Please look into an adjustable heater for him.He will be less prone to things like ich with the temp up higher.


----------



## Bettafan (Sep 14, 2011)

yeah... i wanted to buy some live feed because he does not seem to like the pellets... neither of the 2 i have... but i read that this could make him prone to bloat and or parasites that the live food may have and that it is not as nutritious... he likes one a little more than the other but he does not seem to like it to much he plays around with it before actuatly swallows it... so i might make them as treats for him... yeah i have to save up money .. the heater is automatic and will turn on when temp is below 1 degree below 78..... he is a baby(i think) i got him of petsmart because he was small so i could see him grow into the large hm tail... so its hard to feed him... 
this is tsuki(moon) flared up hahah


----------



## majerah1 (Oct 29, 2010)

Hes a cute little fellow!Does look young and may not have been properly weaned.If you hatch BBS,They are good for 24 hours.Only hatch a little for him.Frozen is good for him,and highly nutritious.

However,no one type of food is complete on its own regardless what packaging says.For a complete diet,he needs a variety.

Also,I think possibly he is having troubles eating the pellets.Soak them for about five minutes in some of his tank water then feed and see if he takes them better that way.


----------



## Bettafan (Sep 14, 2011)

yeah even soaked he does not eat them he plays around with them of will look and swi away.. yeah i get the tiny ones and soak them for 3 min or so so they are soft and them put them in one by one so i know he eats... but i will buy some frozen and some smaller pellets that may fit his tiny mouth... im happy that he finnaly ate 2 whole pellets...*O3
yeah space is an issue in school dorms lol so i might not hatch anything might buy some frozen brine shrimp to feed him every so often allong with pellets


----------



## majerah1 (Oct 29, 2010)

Buy frozen bloodworms,he will like that alot more.Try to get the Hikari brand,but San Fransisco brand is ok.I think OSI makes some too,but the reason I suggest the Hikari brand is the add vitamins to theirs,and my fish have always loved them the best.


----------



## Bettafan (Sep 14, 2011)

thank you so much for your help i will look into it... i hope this little guys gets to grown into a big hansome hm betta beacause even flred he does not look to impressive... but i think it has to do with his age i really hope he gros nd so do his fins


----------



## majerah1 (Oct 29, 2010)

Halfmoon has to do with his tail spread.You can count the rays to see if he has it in him,but you need to exercise him in order for him to reach his full 180* spread.

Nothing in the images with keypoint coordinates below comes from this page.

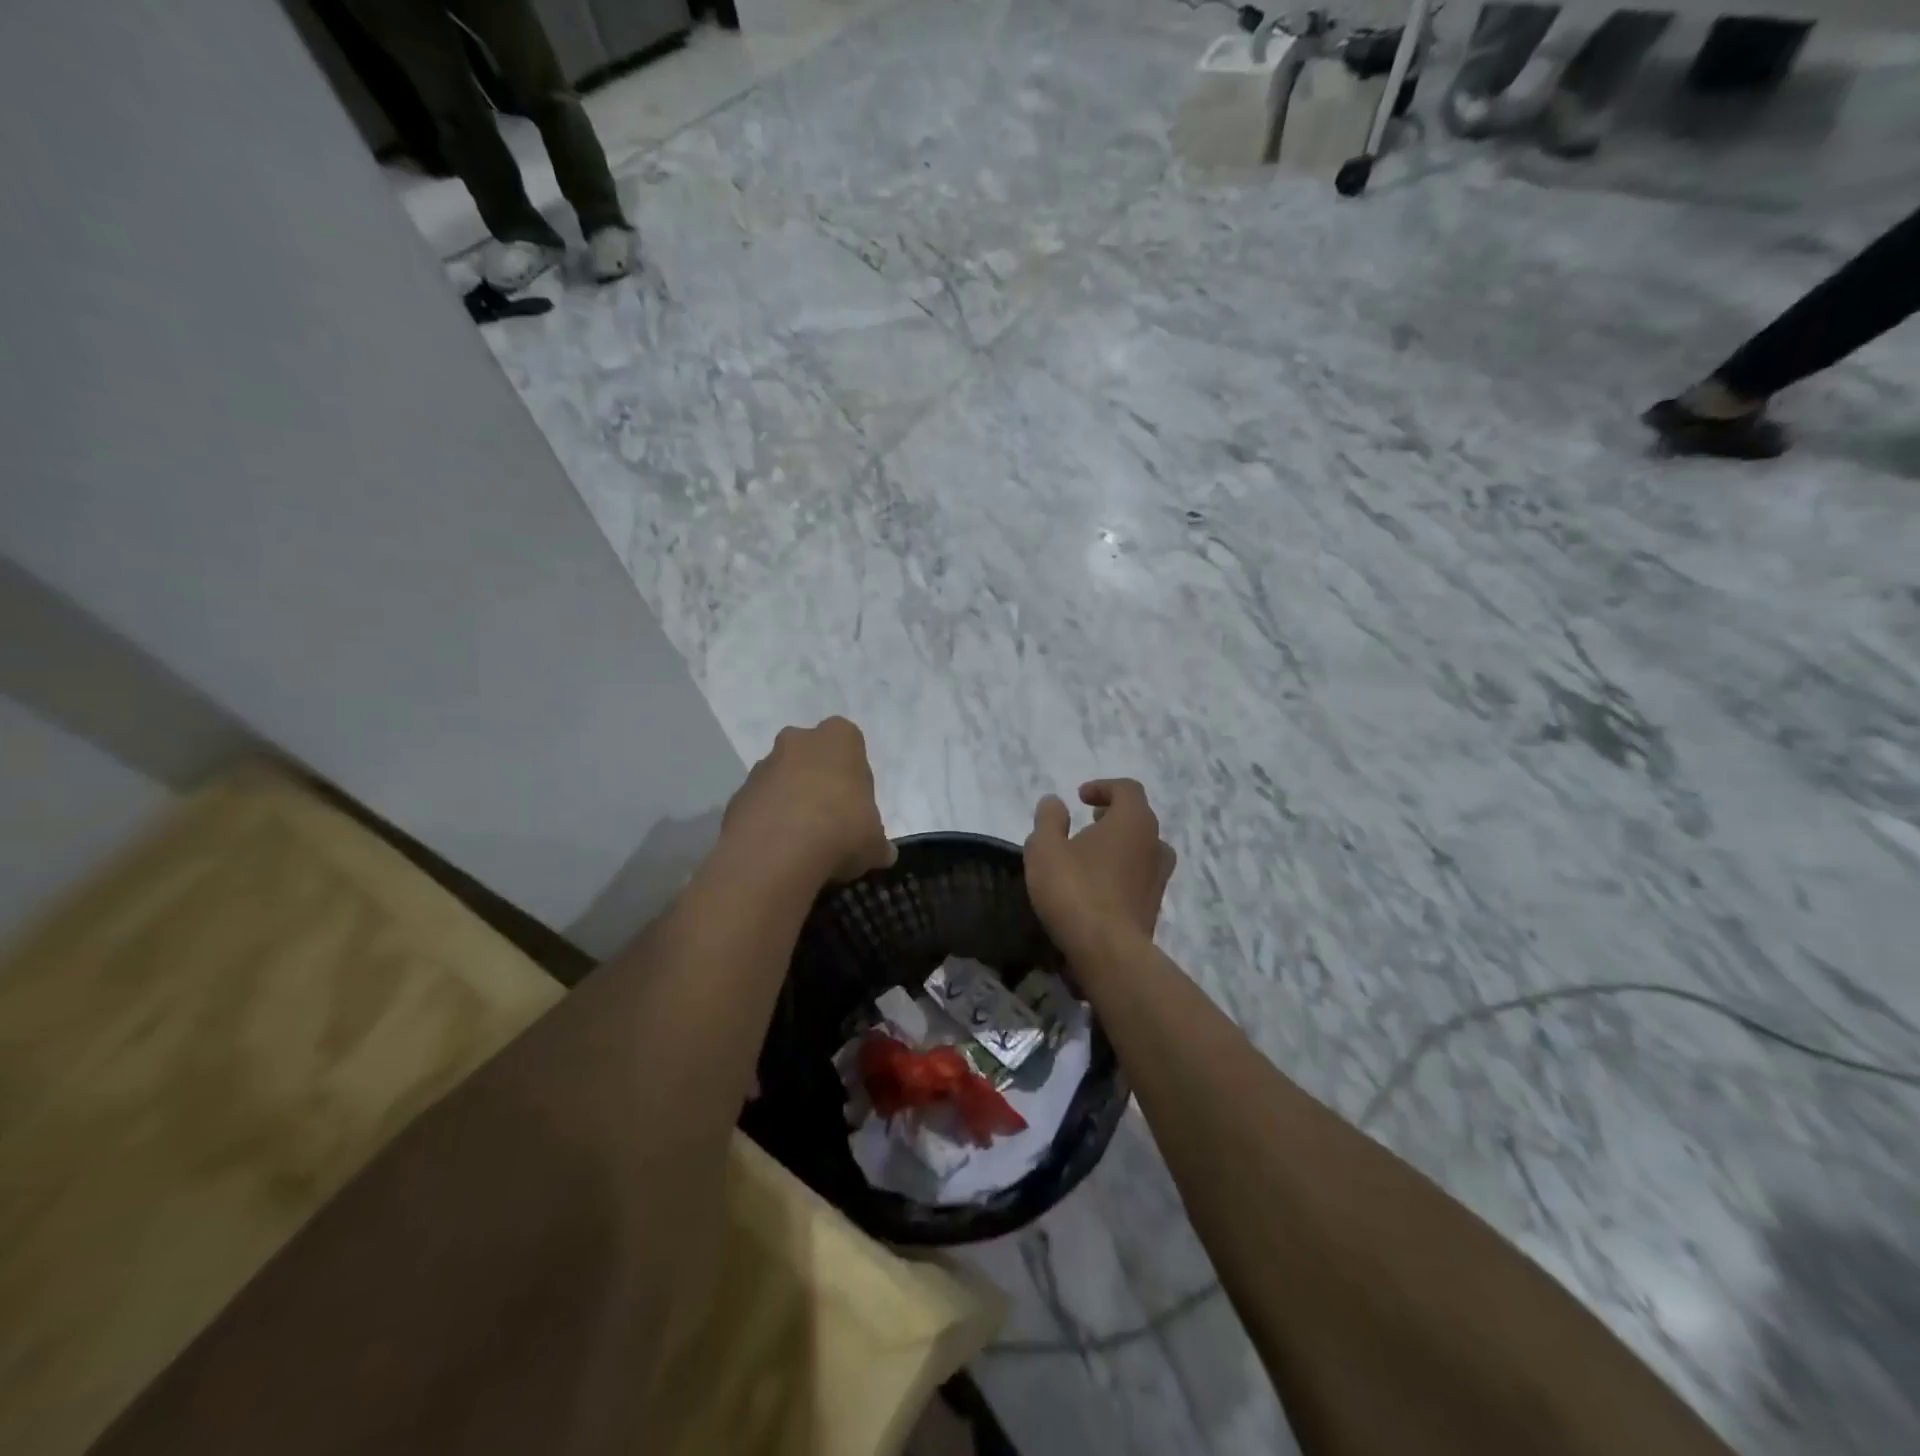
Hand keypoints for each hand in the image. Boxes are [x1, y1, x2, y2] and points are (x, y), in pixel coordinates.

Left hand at [723, 718, 895, 882]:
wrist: (777, 853)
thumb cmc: (841, 830)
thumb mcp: (874, 842)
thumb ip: (878, 843)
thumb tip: (883, 853)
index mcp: (839, 738)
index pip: (850, 744)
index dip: (853, 774)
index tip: (856, 804)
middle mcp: (798, 741)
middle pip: (811, 756)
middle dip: (817, 781)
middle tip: (830, 819)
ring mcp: (762, 766)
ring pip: (782, 780)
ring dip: (790, 802)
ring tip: (803, 843)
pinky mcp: (737, 795)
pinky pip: (759, 806)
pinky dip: (768, 823)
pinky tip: (779, 852)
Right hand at [1024, 779, 1175, 953]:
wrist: (1108, 951)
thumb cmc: (1075, 889)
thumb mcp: (1045, 848)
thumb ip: (1049, 819)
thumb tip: (1055, 801)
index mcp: (1133, 821)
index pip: (1127, 789)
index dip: (1103, 787)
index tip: (1080, 798)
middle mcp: (1154, 844)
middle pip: (1139, 818)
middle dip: (1113, 816)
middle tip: (1088, 823)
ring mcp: (1158, 878)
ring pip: (1143, 850)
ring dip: (1120, 846)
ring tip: (1092, 855)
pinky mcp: (1154, 907)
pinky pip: (1139, 878)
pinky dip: (1121, 873)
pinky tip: (1096, 887)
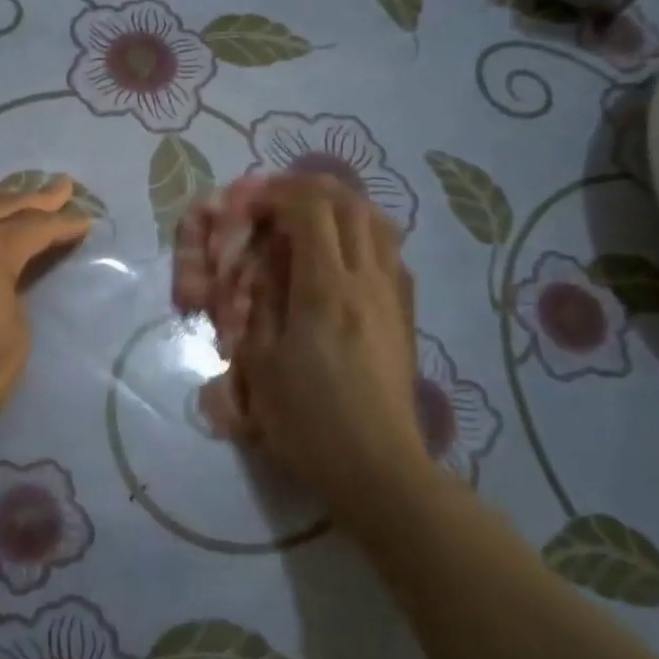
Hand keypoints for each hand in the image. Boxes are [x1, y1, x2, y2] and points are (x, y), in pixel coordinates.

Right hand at [229, 177, 436, 524]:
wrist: (377, 468)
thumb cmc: (309, 420)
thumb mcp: (261, 363)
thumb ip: (259, 303)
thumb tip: (262, 264)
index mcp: (326, 288)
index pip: (311, 208)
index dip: (278, 193)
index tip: (251, 206)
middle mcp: (368, 279)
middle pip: (349, 204)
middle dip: (310, 190)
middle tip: (278, 203)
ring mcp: (395, 295)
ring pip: (379, 222)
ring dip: (342, 209)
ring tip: (312, 223)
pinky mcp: (407, 315)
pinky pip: (390, 252)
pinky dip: (363, 236)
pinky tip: (342, 261)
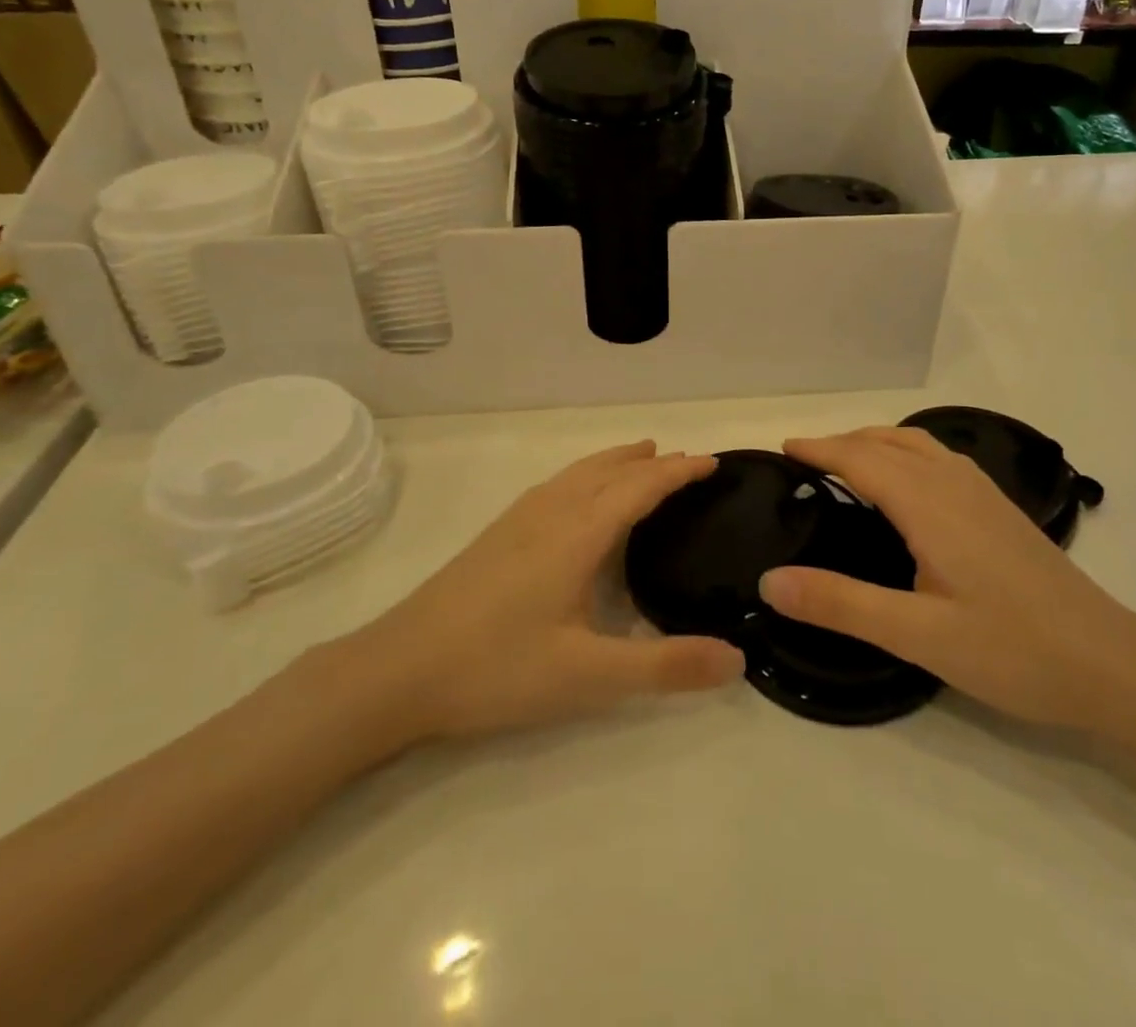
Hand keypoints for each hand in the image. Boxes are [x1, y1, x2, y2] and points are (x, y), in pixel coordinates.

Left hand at [321, 442, 744, 752]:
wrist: (397, 670)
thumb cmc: (497, 668)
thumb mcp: (589, 677)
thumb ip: (664, 667)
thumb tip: (738, 659)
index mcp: (578, 534)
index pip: (640, 487)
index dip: (678, 472)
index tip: (712, 461)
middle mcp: (551, 513)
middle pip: (610, 471)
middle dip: (651, 463)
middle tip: (687, 461)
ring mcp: (519, 520)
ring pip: (579, 473)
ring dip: (616, 462)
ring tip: (640, 457)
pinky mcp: (497, 534)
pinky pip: (557, 485)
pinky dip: (586, 475)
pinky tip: (577, 496)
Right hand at [759, 428, 1135, 732]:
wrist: (1112, 664)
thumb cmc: (1013, 650)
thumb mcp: (917, 634)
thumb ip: (840, 603)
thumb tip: (768, 581)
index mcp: (928, 504)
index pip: (861, 458)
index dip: (820, 449)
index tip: (783, 448)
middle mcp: (955, 484)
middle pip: (888, 442)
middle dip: (842, 442)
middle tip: (805, 459)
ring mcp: (984, 494)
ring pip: (918, 444)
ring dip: (876, 442)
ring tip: (848, 462)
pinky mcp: (1002, 509)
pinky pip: (940, 458)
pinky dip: (906, 453)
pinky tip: (909, 485)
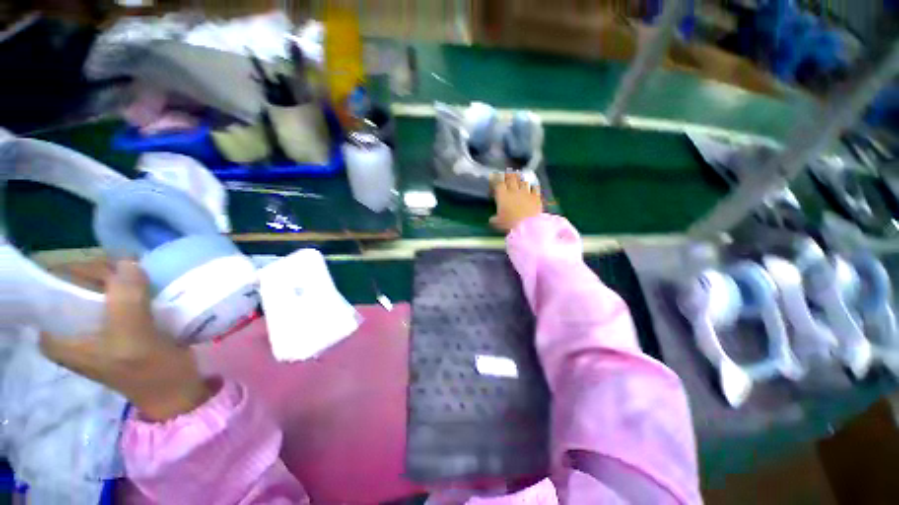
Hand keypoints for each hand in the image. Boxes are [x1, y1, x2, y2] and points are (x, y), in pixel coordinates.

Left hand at [40, 260, 211, 421]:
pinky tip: (150, 287)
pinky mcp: (116, 324)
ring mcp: (93, 326)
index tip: (114, 271)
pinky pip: (119, 295)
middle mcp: (69, 328)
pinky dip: (133, 287)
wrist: (175, 388)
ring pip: (101, 288)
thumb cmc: (150, 371)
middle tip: (136, 273)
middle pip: (78, 283)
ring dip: (123, 279)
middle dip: (107, 274)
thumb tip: (128, 263)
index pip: (56, 287)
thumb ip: (126, 302)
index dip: (83, 271)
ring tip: (146, 279)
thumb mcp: (134, 340)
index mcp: (57, 336)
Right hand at [489, 172, 542, 232]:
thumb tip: (492, 219)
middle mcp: (514, 191)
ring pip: (523, 181)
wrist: (527, 226)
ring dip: (520, 179)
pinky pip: (535, 188)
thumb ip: (495, 219)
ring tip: (519, 177)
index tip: (495, 178)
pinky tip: (533, 186)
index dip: (497, 179)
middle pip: (511, 178)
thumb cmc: (509, 224)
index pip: (499, 183)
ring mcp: (526, 192)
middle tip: (508, 173)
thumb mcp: (498, 223)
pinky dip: (533, 187)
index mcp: (502, 196)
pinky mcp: (536, 197)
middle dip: (509, 175)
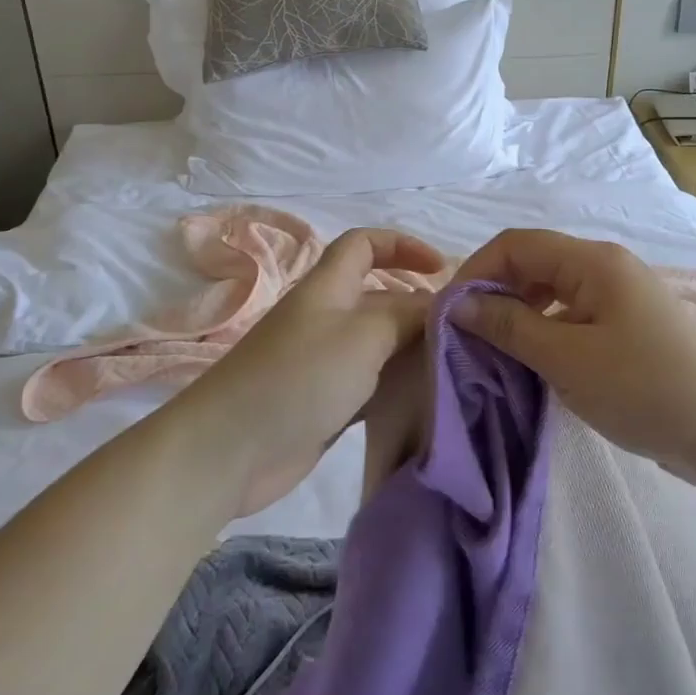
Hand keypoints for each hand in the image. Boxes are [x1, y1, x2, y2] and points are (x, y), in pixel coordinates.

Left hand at [178, 228, 442, 515]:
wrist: (231, 450)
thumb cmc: (299, 377)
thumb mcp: (363, 336)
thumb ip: (406, 316)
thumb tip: (440, 306)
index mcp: (329, 287)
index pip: (364, 244)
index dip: (402, 245)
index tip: (442, 268)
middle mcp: (327, 317)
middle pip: (379, 296)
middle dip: (419, 305)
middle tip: (464, 331)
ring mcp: (324, 361)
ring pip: (379, 343)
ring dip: (412, 349)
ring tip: (456, 364)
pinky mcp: (324, 402)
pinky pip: (371, 383)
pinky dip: (397, 385)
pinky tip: (427, 399)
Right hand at [447, 229, 695, 476]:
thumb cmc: (644, 389)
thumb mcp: (567, 359)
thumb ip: (509, 325)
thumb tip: (460, 302)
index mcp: (593, 261)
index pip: (516, 244)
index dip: (477, 270)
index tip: (449, 312)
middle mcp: (605, 266)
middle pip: (533, 262)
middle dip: (495, 291)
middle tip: (467, 333)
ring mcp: (619, 295)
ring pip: (551, 289)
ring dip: (518, 312)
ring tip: (494, 348)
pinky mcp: (626, 325)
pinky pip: (571, 313)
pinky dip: (544, 329)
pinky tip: (533, 359)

This is done by causing him to flare daily,but not for too long.Just a few minutes will do good.Too much and he will rip his fins so only a few minutes.

Feed him well and exercise him and I bet he will be a great looking adult.


----------



## Bettafan (Sep 14, 2011)

how many rays should he have... wow i did not know that it needed to be exercised... and how long a min or 2 is good after he begins to eat regularly... right?


----------



## majerah1 (Oct 29, 2010)

Three at least,but most look for four.

Here is a small guide to how to count them.Bettafanism: Betta Ray Counting Guide

Exercise him for about five minutes a day.Just place a mirror up to him for a bit and let him flare.It will stretch his fins.Too much and they will stretch and rip.That will help him reach the 180 degree spread.


----------



## Bettafan (Sep 14, 2011)

ok guys ne thing came up after adding the plants i have noticed him flaring alot at the waals of my 10g tnak made out of glass... after fralirn he wuickly dives and then cumes up flares some more and then swims of into a new spot and repeats the procees... he just tore his tail in a little in his upper most ray... and he also seems to quick jab the wall of the tank idk what is going on can i get any advice plz.... the water conditions are as follows nitrate 0ppm, nitrite 0ppm, ph 6.5-7, kh 0-40ppm, gh 0ppm... an no extrenal parasites can bee seen


----------